Mumbai: The Reserve Bank of India (RBI) on Tuesday injected Rs 48,014 crore into the banking system through a seven-day variable rate repo (VRR) auction. The move is aimed at supporting short-term liquidity in the system.
The funds were provided at a cut-off rate and weighted average rate of 5.26%, according to official data.
Lower Than Expected Infusion
The liquidity injected was much lower than the notified amount of Rs 1.50 lakh crore. This came despite a sharp fall in liquidity levels due to advance tax payments by companies.
Banks did not demand the full amount offered, which resulted in a lower infusion than expected.
What Is VRR Auction?
A VRR auction is a tool used by RBI to provide short-term funds to banks. Under this system, banks bid for funds at different interest rates for a fixed period, in this case, seven days.
This helps the central bank manage liquidity and keep interest rates stable.
Liquidity Drops Sharply
Liquidity in the banking system has seen a sharp decline. As of March 16, surplus liquidity stood at around Rs 75,483 crore.
This is a significant drop from Rs 2.08 lakh crore recorded on March 15, before advance tax payments were made.
More Pressure Expected
Liquidity conditions are expected to tighten further in the coming days. This is mainly due to upcoming Goods and Services Tax (GST) payments, which will lead to more cash outflows from the system.
RBI’s Ongoing Efforts
Since January 2026, the RBI has injected around Rs 3.50 lakh crore of durable liquidity through open market operations (OMO), where it buys government securities.

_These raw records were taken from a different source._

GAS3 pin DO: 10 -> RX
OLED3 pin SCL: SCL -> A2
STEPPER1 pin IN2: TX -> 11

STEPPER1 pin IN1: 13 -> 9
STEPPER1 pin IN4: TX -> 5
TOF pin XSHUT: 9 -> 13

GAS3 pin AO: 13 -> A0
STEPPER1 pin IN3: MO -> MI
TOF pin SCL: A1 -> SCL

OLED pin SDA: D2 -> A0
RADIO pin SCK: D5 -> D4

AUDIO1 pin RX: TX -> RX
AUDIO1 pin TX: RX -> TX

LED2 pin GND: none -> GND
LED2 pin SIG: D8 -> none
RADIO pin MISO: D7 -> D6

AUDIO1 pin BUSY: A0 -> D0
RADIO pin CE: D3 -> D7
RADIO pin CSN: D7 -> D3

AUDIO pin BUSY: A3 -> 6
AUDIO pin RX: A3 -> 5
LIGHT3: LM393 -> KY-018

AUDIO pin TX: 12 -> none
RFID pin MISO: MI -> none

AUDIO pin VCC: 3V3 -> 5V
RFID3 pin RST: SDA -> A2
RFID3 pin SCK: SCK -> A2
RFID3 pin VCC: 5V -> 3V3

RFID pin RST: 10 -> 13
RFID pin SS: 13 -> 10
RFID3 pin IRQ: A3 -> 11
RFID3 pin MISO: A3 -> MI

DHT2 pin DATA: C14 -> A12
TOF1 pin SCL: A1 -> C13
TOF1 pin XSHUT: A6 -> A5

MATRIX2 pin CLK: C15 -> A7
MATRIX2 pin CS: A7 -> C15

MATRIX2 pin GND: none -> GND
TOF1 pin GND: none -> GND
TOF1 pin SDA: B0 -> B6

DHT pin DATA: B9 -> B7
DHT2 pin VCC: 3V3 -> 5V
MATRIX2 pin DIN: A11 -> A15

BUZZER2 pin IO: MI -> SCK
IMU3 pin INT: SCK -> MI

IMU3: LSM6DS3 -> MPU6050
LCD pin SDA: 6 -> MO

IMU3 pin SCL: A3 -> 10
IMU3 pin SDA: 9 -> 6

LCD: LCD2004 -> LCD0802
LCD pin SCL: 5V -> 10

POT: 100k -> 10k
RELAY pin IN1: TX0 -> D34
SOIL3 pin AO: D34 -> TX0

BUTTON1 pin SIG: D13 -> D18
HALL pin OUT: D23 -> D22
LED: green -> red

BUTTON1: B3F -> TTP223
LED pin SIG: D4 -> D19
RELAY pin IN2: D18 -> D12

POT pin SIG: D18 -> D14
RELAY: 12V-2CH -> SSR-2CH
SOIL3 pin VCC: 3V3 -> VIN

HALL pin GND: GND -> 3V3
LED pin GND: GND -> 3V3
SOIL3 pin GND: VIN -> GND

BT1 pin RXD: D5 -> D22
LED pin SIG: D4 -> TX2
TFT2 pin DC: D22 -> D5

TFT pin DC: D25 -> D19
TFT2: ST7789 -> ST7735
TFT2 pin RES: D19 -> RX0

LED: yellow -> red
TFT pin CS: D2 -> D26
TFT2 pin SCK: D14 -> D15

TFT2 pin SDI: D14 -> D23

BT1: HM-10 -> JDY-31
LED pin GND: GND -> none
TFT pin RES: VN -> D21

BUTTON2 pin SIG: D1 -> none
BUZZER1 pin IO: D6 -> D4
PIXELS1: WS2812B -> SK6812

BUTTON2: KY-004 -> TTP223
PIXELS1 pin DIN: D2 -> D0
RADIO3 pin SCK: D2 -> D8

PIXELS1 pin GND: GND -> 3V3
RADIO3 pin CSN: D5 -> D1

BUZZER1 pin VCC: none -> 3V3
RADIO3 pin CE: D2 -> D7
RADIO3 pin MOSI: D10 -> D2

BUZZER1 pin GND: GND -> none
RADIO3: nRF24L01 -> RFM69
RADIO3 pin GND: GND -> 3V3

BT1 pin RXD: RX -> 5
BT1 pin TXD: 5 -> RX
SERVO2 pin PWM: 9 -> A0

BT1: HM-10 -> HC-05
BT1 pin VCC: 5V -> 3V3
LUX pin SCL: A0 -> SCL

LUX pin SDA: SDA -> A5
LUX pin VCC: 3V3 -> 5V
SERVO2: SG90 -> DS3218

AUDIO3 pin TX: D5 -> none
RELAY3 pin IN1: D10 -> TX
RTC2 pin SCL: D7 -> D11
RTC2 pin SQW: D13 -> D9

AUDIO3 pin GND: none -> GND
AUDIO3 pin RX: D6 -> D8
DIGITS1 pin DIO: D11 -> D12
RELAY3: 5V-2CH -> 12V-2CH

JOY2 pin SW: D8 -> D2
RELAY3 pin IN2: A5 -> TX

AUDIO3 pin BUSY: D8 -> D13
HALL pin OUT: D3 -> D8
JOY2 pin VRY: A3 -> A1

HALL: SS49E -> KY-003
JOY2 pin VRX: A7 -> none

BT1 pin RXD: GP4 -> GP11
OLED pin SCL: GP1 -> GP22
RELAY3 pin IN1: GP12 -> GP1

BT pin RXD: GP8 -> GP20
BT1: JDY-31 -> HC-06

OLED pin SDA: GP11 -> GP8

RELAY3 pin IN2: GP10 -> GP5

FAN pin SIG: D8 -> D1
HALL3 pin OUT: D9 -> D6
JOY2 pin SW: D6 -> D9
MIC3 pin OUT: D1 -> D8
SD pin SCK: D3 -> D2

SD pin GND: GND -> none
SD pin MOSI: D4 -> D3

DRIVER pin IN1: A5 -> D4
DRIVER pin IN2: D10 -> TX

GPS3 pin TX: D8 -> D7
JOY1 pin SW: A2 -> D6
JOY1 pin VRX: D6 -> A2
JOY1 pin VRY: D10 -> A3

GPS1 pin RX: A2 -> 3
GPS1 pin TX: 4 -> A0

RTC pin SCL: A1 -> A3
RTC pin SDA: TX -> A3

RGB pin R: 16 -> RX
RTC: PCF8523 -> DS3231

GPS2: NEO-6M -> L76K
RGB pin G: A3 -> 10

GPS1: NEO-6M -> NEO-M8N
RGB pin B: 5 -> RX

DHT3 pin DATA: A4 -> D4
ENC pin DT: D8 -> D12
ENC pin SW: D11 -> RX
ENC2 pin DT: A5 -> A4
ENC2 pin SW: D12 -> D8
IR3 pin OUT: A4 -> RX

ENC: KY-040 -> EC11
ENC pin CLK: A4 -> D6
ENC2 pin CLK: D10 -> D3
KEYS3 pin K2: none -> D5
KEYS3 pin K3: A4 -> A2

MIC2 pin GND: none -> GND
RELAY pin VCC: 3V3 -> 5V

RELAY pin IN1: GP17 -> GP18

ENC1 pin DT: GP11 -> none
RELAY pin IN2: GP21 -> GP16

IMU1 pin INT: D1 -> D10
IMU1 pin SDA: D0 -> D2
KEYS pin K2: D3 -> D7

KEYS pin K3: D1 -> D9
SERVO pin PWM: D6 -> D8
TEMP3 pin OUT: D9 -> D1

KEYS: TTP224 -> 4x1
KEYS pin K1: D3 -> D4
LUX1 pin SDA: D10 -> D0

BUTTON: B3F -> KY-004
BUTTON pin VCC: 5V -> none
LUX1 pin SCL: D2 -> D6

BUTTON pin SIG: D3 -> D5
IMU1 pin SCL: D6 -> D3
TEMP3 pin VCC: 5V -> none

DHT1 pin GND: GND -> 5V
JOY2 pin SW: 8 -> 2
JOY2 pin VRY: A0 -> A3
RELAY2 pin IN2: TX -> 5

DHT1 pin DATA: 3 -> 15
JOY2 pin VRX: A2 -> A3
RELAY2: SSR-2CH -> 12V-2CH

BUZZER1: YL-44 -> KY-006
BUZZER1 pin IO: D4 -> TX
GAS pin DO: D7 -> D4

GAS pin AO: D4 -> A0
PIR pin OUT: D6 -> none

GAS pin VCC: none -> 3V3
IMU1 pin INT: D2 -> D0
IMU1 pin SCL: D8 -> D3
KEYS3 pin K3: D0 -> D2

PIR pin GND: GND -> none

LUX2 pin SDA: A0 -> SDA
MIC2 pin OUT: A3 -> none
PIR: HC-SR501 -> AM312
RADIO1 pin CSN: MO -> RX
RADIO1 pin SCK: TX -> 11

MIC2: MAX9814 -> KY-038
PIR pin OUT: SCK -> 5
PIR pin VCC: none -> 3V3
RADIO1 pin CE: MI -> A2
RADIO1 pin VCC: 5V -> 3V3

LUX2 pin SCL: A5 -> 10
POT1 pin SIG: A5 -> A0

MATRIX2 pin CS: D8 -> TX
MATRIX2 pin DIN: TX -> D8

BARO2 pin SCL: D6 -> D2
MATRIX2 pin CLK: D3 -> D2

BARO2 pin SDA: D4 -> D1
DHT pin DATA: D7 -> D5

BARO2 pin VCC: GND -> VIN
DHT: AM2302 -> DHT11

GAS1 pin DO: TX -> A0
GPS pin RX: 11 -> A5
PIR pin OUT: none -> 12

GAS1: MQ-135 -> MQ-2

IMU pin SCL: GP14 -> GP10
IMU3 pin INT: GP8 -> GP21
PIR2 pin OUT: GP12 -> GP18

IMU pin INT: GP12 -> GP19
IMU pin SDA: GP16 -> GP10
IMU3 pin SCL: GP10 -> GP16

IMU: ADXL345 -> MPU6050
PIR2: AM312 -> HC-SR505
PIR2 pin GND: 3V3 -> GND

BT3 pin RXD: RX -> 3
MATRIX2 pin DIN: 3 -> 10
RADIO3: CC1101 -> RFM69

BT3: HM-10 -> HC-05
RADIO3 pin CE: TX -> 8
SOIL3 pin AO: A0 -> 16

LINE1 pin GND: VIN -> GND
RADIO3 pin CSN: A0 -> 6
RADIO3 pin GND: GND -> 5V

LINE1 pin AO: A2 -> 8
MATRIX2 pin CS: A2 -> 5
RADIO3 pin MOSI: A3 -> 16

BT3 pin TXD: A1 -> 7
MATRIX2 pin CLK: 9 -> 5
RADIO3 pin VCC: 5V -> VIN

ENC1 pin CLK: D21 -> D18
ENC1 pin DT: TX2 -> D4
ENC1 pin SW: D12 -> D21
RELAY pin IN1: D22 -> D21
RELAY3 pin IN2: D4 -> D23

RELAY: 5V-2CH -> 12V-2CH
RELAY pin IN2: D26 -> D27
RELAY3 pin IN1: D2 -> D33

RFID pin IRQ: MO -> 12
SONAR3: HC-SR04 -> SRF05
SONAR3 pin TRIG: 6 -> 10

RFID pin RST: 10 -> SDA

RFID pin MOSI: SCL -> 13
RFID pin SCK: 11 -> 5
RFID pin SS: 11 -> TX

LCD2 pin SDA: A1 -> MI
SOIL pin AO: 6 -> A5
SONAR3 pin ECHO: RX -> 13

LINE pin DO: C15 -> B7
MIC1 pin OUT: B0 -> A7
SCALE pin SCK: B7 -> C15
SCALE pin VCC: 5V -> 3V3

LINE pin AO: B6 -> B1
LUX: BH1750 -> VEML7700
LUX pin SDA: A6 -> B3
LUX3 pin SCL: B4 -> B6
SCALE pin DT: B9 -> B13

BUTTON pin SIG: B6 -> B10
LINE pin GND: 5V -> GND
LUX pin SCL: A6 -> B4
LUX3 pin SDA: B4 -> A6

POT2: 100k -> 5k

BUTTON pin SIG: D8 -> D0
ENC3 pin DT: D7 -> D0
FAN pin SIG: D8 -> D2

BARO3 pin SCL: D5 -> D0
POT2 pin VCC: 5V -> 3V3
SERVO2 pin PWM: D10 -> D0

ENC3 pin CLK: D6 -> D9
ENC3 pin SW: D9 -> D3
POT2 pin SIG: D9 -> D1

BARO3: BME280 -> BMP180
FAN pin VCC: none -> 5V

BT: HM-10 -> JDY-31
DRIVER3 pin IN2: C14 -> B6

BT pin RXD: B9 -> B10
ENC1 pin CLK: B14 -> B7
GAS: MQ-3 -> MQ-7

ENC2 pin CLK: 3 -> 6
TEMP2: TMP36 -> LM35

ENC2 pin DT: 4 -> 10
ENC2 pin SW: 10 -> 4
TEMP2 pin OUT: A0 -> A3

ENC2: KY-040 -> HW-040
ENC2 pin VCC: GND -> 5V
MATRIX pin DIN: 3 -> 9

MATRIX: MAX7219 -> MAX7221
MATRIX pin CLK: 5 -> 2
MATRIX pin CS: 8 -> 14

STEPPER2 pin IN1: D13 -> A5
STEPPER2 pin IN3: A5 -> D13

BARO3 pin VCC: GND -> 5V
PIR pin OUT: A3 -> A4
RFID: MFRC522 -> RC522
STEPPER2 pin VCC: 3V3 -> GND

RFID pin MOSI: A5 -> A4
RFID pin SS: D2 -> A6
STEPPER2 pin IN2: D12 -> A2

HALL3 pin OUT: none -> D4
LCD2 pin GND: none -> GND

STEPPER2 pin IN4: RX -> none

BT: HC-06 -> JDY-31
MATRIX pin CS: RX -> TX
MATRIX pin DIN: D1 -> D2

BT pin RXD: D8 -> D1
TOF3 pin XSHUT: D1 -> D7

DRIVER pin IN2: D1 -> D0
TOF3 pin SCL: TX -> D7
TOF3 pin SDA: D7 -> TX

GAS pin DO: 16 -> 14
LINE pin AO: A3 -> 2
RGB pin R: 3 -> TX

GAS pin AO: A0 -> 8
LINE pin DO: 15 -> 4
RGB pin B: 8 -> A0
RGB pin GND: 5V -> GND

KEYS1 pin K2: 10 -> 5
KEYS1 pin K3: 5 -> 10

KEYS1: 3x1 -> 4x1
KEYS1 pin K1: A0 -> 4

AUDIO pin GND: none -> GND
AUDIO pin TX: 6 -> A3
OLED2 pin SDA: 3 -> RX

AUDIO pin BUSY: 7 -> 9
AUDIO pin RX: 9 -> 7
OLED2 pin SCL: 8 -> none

These steps are taken to ensure enough money is available in the banking system.
Impact On Interest Rates
Due to continuous liquidity support, overnight interest rates have remained below the repo rate. This helps banks borrow funds at lower costs and maintain stability in the financial system.
The RBI continues to actively manage liquidity to support the banking system amid fluctuating cash flows. Its timely actions aim to keep interest rates stable and ensure smooth functioning of financial markets.